If you have ever felt this way, a disconnect or a lack of like-minded friends, you may be relieved to know that you are not alone. With the internet you have access to all sorts of options for finding the right people for you to connect with. It is as easy as doing a quick internet search.

You can join social groups on sites such as meetup.com or look up local sport associations and get involved. You can donate your time by volunteering for a cause that you care about, and meet others like you while doing it. Perhaps you are an avid reader. Look up local book clubs, often listed on sites such as Craigslist or on your community library website.

Once you have found some great people to spend time with, make sure you use the time wisely. Human connection is integral for mental, emotional and even spiritual health. With the increasing popularity of smartphones and tablets people are finding themselves feeling disconnected even when they are amongst friends and family. I have encountered this myself.
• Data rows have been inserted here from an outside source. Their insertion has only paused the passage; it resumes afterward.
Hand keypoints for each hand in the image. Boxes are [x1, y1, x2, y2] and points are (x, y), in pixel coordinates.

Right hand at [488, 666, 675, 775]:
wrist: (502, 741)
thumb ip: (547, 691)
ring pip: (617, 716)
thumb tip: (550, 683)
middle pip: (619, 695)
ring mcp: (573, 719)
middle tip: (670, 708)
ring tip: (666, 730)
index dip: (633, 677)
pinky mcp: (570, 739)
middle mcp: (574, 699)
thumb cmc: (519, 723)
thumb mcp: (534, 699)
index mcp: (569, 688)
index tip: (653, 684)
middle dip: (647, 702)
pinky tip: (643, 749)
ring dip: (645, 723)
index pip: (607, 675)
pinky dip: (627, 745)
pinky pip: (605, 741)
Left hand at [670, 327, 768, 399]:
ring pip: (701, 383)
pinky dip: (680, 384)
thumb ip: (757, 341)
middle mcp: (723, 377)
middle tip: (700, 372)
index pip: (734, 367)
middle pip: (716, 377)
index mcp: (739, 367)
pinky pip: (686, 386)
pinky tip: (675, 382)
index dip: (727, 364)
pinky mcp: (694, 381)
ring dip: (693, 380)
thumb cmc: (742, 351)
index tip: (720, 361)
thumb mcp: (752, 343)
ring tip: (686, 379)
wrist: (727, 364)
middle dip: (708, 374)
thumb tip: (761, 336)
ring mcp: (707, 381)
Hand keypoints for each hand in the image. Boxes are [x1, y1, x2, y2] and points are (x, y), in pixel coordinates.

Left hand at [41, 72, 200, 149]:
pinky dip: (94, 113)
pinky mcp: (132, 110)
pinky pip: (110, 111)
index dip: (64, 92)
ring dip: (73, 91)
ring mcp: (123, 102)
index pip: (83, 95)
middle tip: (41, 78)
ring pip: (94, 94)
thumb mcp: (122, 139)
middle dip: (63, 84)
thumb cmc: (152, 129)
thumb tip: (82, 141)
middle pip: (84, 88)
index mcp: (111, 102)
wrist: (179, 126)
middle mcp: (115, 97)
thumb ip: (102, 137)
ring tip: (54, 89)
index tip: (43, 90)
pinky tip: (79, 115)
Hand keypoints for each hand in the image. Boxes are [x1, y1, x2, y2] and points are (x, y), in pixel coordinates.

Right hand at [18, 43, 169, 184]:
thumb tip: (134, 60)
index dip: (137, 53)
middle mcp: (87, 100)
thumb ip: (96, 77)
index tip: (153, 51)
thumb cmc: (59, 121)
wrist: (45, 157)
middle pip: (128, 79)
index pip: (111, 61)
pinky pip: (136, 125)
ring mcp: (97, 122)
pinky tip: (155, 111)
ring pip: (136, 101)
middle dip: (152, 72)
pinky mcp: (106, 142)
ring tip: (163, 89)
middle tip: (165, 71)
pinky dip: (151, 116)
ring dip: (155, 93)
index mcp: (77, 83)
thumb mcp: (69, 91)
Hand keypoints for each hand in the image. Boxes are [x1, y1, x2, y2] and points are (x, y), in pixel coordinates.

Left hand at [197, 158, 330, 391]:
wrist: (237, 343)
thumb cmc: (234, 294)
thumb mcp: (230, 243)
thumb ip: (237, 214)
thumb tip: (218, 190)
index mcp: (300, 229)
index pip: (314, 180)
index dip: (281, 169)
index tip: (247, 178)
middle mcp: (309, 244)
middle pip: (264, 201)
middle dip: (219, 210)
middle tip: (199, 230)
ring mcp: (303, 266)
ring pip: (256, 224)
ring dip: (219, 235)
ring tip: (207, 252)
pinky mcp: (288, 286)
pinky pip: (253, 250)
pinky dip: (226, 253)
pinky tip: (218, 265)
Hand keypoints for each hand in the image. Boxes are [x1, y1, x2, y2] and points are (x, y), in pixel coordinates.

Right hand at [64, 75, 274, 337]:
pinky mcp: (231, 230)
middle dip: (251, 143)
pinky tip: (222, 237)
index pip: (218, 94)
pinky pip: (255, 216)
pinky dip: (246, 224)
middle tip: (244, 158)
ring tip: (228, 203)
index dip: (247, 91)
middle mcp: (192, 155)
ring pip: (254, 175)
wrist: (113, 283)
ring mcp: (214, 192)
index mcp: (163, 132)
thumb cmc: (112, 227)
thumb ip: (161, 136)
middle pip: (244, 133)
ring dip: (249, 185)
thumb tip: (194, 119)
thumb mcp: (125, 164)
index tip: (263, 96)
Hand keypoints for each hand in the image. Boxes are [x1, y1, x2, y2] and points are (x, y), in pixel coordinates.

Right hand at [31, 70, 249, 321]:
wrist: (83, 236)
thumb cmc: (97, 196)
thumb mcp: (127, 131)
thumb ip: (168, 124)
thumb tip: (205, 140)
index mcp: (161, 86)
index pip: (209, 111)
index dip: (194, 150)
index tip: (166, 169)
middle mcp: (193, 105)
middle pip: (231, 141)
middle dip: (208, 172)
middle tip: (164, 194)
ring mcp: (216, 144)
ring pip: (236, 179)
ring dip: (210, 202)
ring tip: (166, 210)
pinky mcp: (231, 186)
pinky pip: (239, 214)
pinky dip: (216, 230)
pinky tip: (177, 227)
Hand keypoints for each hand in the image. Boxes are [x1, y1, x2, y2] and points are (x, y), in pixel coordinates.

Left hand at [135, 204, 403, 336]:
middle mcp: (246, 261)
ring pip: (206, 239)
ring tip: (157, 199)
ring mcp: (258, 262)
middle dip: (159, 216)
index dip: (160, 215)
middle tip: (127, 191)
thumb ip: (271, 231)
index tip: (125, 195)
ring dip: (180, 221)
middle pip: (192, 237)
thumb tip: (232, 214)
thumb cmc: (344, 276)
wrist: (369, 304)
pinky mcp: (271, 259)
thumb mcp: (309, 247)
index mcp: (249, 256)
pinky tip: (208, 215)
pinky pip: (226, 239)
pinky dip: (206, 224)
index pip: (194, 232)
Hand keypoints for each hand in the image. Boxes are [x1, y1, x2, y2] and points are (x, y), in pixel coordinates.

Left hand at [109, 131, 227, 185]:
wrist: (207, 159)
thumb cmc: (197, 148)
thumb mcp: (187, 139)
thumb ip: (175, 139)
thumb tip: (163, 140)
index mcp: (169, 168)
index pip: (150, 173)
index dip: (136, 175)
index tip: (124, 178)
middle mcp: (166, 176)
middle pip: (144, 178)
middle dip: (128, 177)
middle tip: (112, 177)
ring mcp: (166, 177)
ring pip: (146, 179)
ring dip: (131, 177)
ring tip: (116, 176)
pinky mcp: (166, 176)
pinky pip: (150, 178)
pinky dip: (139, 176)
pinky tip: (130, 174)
I recommend you set up a policy with your closest friends that once you are all together, you put your phones away on silent. Make the time you have together count. It will definitely help boost your mood if you laugh together and talk about things on your mind. There is something about eye contact and engaging conversation. Choose to cultivate great, lasting friendships and healthy relationships. All it takes is a bit of effort and a commitment to sharing yourself. So lose the phone for the short time you have together. If you are doing things that you love, with people you like being with, you won’t even miss it.